Two of the biggest challenges were the language barrier, which was eased by the availability of several translators, and the inability for providers to follow up with patients who had potentially serious conditions.
"One patient had a lump on her thyroid. Was it cancerous? I don't know, but I would like to be able to follow up. I contacted the main Paraguayan authorities about the patient so they could follow up immediately," said Major McGourty.
With many moving parts and the short time frame with which the team had to operate, there was potential for the MEDCAP to go awry but proper planning, professional people and patient patients made the event a resounding success.
"I didn't really know what to expect when I volunteered for this trip but I was very impressed by the way the operation was run. The team did an amazing job with logistics and it was clear how much the Paraguayan military genuinely cares about their people," said Major McGourty.

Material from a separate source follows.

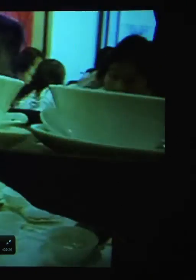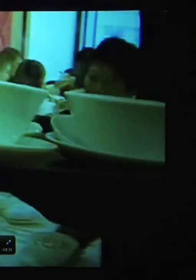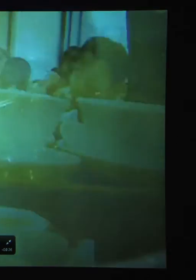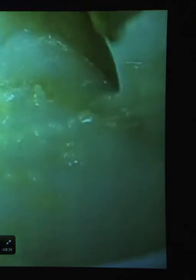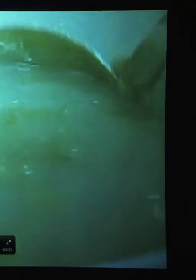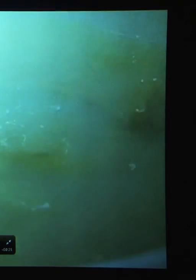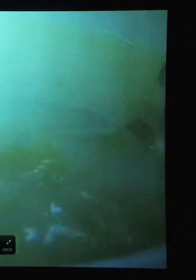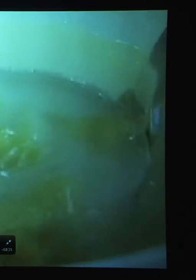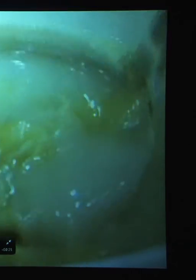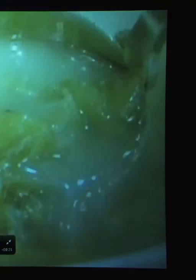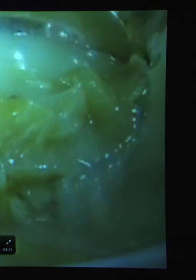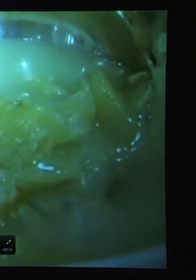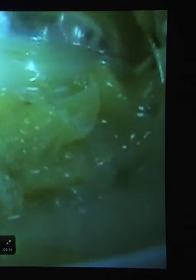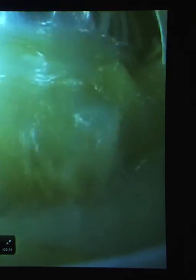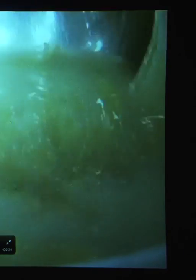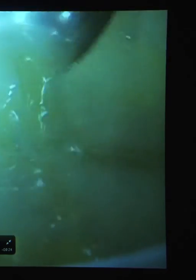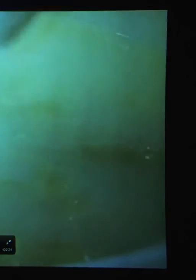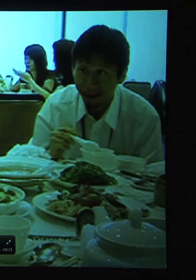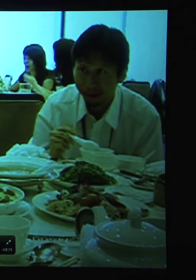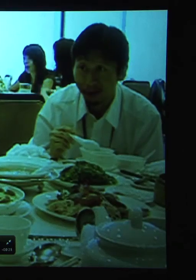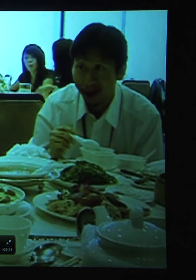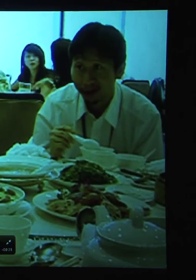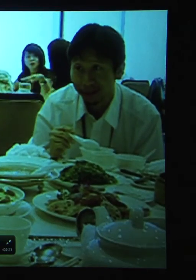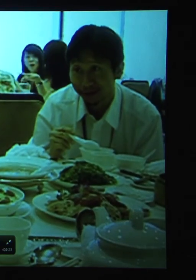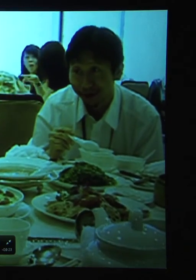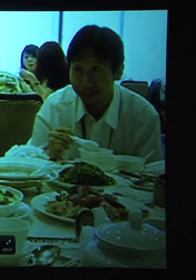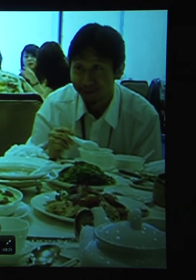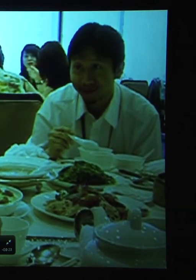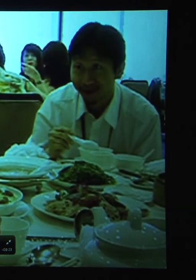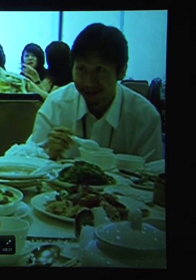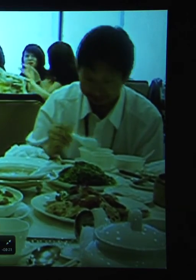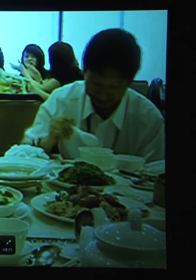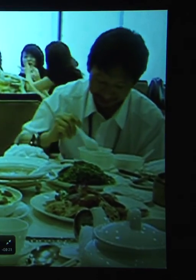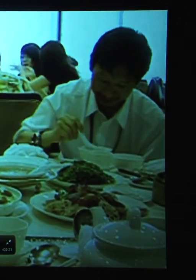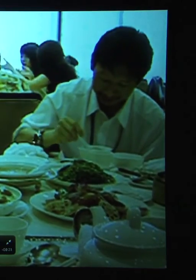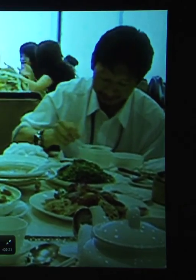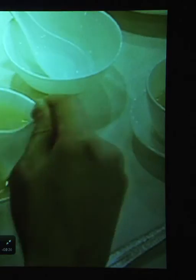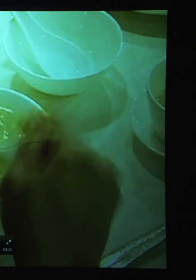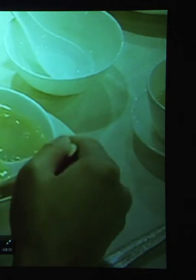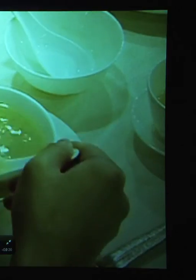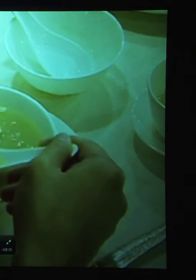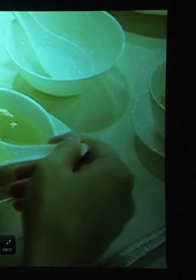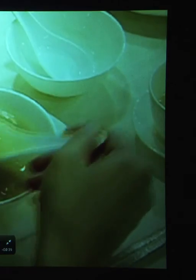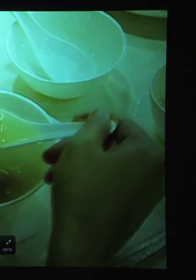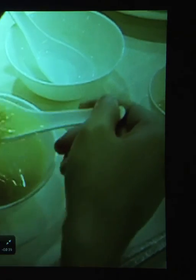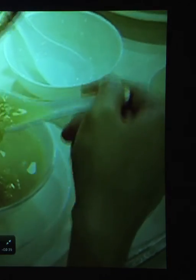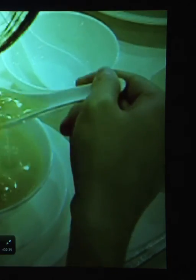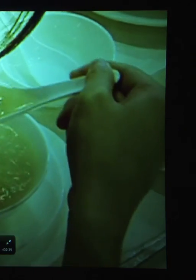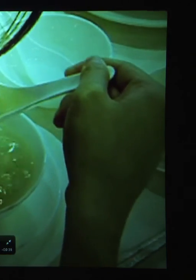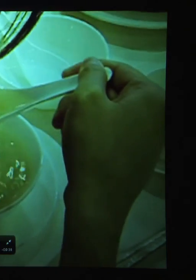servants makes it dangerous to consume, and many countries recommend that children and pregnant women should not consume it at all.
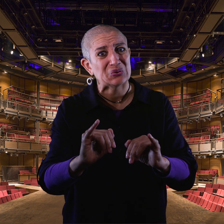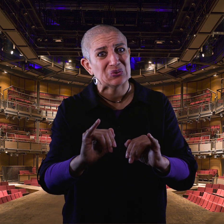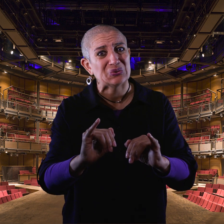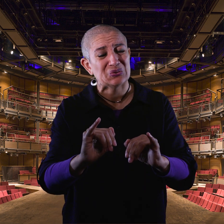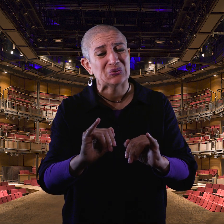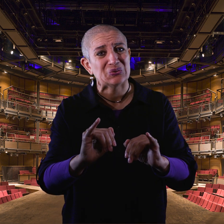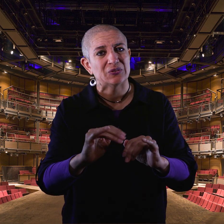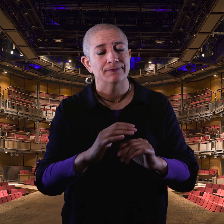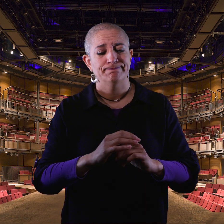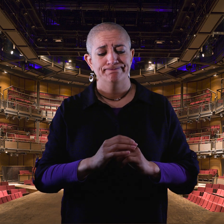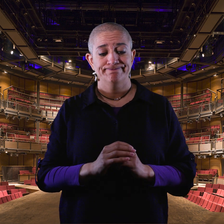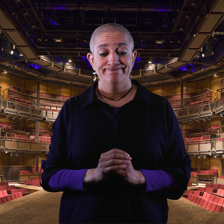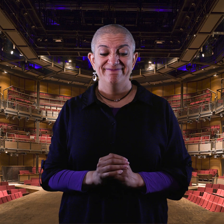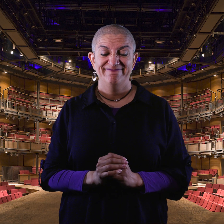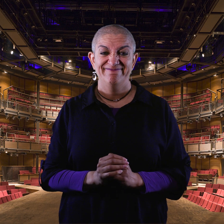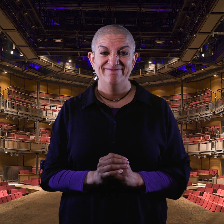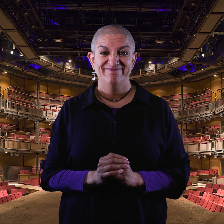Zoe becomes a carer for her father.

In addition to Major McGourty and the Massachusetts Army Guard soldiers on the MEDCAP, the team consisted of U.S. active duty servicemembers, Paraguayan medical personnel and Paraguayan Special Forces.
Massachusetts is partnered with the country of Paraguay through the National Guard's multifaceted State Partnership Program which links U.S. states with foreign nations to promote and enhance bilateral relations.